Reduce nr of threads & use loop in kernel to cover the work

Hello,

I’m trying to optimize an algorithm performing some transformations on a matrix in OpenCL. I’m running it on a AMD GPU. The current version uses 1 x 256 threads (this is the local size of a workgroup; so it has the size “1” on the rows-dimension and “256” on the columns-dimension ). The global size is “512 x 4096”, so it has the size 512 on rows-dimension and 4096 on the columns-dimension.

This means that for each column there will be a thread (4096 threads on columns-dimension) and for each 8 rows there will be a thread (4096 lines of matrix / 512 threads). Each workgroup uses a shared memory where the data is loaded with the dimension 8 x 256 (8 lines and 256 columns). After all workgroups load their data there is a barrier in order to be sure that all of them reached this point, after this barrier they perform the transformations on their chunks. The code executes correctly without problems.

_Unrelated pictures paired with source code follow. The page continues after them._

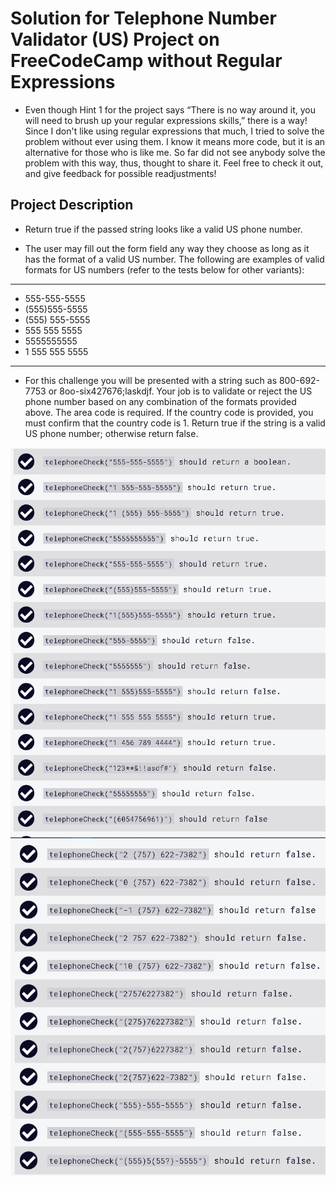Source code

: # Solution for Telephone Number Validator (US) Project on FreeCodeCamp without Regular Expressions

- Even though Hint 1 for the project says “There is no way around it, you will need to brush up your regular expressions skills,” there is a way! Since I don't like using regular expressions that much, I tried to solve the problem without ever using them. I know it means more code, but it is an alternative for those who is like me. So far did not see anybody solve the problem with this way, thus, thought to share it. Feel free to check it out, and give feedback for possible readjustments!

## Project Description

- Return true if the passed string looks like a valid US phone number.

- The user may fill out the form field any way they choose as long as it has the format of a valid US number. The following are examples of valid formats for US numbers (refer to the tests below for other variants):

---

- 555-555-5555
- (555)555-5555
- (555) 555-5555
- 555 555 5555
- 5555555555
- 1 555 555 5555

---

- For this challenge you will be presented with a string such as 800-692-7753 or 8oo-six427676;laskdjf. Your job is to validate or reject the US phone number based on any combination of the formats provided above. The area code is required. If the country code is provided, you must confirm that the country code is 1. Return true if the string is a valid US phone number; otherwise return false.

![Possible Inputs 1](https://github.com/Maxlous/telValidator_US/blob/main/ss1.PNG)
![Possible Inputs 2](https://github.com/Maxlous/telValidator_US/blob/main/ss2.PNG)
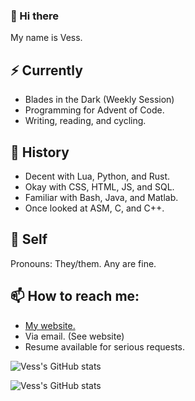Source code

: ### 👋 Hi there

My name is Vess.

## ⚡ Currently

 - Blades in the Dark (Weekly Session)
 - Programming for Advent of Code.
 - Writing, reading, and cycling.
 
## 🔭 History

 - Decent with Lua, Python, and Rust.
 - Okay with CSS, HTML, JS, and SQL.
 - Familiar with Bash, Java, and Matlab.
 - Once looked at ASM, C, and C++.

## 🌱 Self

Pronouns: They/them. Any are fine.

## 📫 How to reach me:

 - [My website.](https://vess-dev.github.io/)
 - Via email. (See website)
 - Resume available for serious requests.

![Vess's GitHub stats](https://github-readme-stats.vercel.app/api/top-langs/?username=vess-dev&show_icons=true&theme=github_dark)

![Vess's GitHub stats](https://github-readme-stats.vercel.app/api?username=vess-dev&show_icons=true&theme=github_dark)

<!--
- 🔭 I’m currently working on ...
- 🌱 I’m currently learning ...
- 👯 I’m looking to collaborate on ...
- 🤔 I’m looking for help with ...
- 💬 Ask me about ...
- 📫 How to reach me: ...
- 😄 Pronouns: ...
- ⚡ Fun fact: ...
-->
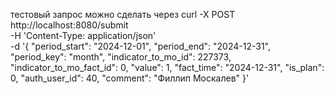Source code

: тестовый запрос можно сделать через curl -X POST \
  http://localhost:8080/submit \
  -H 'Content-Type: application/json' \
  -d '{
    "period_start": "2024-12-01",
    "period_end": "2024-12-31",
    "period_key": "month",
    "indicator_to_mo_id": 227373,
    "indicator_to_mo_fact_id": 0,
    "value": 1,
    "fact_time": "2024-12-31",
    "is_plan": 0,
    "auth_user_id": 40,
    "comment": "Филлип Москалев"
  }'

Now I want to reduce the number of threads on rows-dimension from 512 to 1. So I want to have the global dimension 1 x 4096 (instead of 512 x 4096). Each column will be processed by a thread, the same as before but now because we have only “1” size on rows dimension… each thread will iterate on the rows in order to perform the jobs that before were performed by the 512 - threads. So now I have:

for (k=0;k<511;k++)
{
     load_a_chunk_of(8 x 512)_in_shared_memory;

     Barrier();

     perform_operations_on_chunk();
     
     barrier();
}

On this version I receive close results to the correct ones, but not 100% correct. Do you have idea how this change can affect the correctness of my algorithm? Instead using 512 threads on rows-dimension, I used 1 and I created a loop from 0 to 511…

Thank you,
Cristina

On a gpu make sure you use dimension 0 as the columns, 1 as the rows, otherwise you can get very low performance - but not having any more detail I don’t know if your algorithm is affected. Also one normally wants to increase the parallelism not reduce it - unless your tasks are interdependent which you imply they are not.

The short answer to your question is that you added a bug during the conversion process.

If you did it correctly there should be no difference apart from a very likely much slower execution time.

Probably just forgot to re-initialise variables within the loop.